10B.3 Why the boundary is exactly 1

The deque works because the reachable-distance window has width 1 (values {d, d+1}). With a weight k ≥ 2, the window widens to {d, …, d+k} and a single front/back distinction can no longer separate the current minimum from the rest — you need k+1 buckets (Dial's). So the "0/1" restriction is not arbitrary: it is precisely the largest weight set for which a two-ended structure is an exact priority queue.


11. Summary

  • Model. 0-1 BFS solves SSSP for w : E → {0,1} by maintaining a deque, pushing 0-edges to the front and 1-edges to the back, and settling each vertex on its first front-pop.
  • Invariant. The deque always holds at most two consecutive distance values {d, d+1}, with the smaller in front (Lemma 2.1). Hence pop_front is an exact extract-min.
  • Correctness.

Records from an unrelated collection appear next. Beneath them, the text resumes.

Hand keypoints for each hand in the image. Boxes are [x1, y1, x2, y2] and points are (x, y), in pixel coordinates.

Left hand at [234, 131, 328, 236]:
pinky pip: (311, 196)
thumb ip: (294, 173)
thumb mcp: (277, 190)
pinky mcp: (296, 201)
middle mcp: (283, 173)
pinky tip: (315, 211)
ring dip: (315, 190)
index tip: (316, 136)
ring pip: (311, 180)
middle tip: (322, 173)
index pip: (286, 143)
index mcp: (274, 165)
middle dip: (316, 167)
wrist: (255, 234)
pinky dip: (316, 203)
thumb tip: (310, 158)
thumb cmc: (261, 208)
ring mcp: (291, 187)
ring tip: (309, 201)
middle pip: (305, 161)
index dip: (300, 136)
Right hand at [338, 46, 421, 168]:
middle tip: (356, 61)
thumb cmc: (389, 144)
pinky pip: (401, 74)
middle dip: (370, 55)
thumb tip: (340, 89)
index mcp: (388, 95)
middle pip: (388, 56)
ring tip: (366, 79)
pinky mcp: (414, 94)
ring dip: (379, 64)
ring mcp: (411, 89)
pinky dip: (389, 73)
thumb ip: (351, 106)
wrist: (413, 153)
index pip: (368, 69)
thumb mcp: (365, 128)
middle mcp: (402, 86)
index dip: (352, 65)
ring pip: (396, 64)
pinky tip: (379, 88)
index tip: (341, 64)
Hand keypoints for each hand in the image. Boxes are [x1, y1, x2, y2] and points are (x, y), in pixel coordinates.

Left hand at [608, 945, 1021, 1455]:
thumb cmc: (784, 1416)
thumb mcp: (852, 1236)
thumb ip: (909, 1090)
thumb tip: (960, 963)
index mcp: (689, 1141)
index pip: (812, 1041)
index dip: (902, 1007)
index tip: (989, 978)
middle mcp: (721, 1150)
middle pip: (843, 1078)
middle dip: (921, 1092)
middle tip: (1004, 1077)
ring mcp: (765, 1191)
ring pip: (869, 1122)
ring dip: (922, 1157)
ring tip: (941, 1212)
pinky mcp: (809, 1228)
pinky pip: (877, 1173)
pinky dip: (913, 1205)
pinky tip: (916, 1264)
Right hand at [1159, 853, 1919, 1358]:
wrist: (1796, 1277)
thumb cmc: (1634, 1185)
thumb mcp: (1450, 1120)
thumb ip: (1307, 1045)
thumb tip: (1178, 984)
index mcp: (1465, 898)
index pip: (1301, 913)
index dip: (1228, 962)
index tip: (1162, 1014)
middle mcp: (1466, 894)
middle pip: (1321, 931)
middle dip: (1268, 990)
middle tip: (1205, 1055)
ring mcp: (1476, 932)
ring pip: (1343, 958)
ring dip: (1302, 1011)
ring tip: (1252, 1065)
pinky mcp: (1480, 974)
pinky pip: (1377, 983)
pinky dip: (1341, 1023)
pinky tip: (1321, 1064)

Vertices settle in non-decreasing distance order, and the standard shortest-path exchange argument shows each is settled with dist[u] = δ(u) (Theorem 2.4).
  • Equivalence. 0-1 BFS is exactly Dijkstra with a 2-bucket priority queue; the log V factor vanishes because two buckets are an O(1) priority queue for 0/1 weights (Theorem 3.2).
  • Complexity. O(V + E) time, O(V) space — tight, since every edge must be inspected (Theorem 4.1).
  • Generalization. For {0..k} weights, the deque becomes Dial's bucket array at O(V + E + maxDist) (Theorem 5.2); 0-1 BFS is the k = 1 case where the bucket array collapses to a width-2 window (Corollary 5.3). Beyond small k, use radix-heap or binary-heap Dijkstra.
  • Constants. Near-BFS speed; 2–3× faster than binary-heap Dijkstra from dropped heap work and superior cache locality (§§6, 9).

Foundational references: Dial (1969) for the bucket queue; cp-algorithms for the canonical deque exposition; Ahuja–Mehlhorn–Orlin–Tarjan (1990) for radix heaps; Meyer–Sanders for Δ-stepping; CLRS Ch. 24 for the Dijkstra optimality argument reused in §2.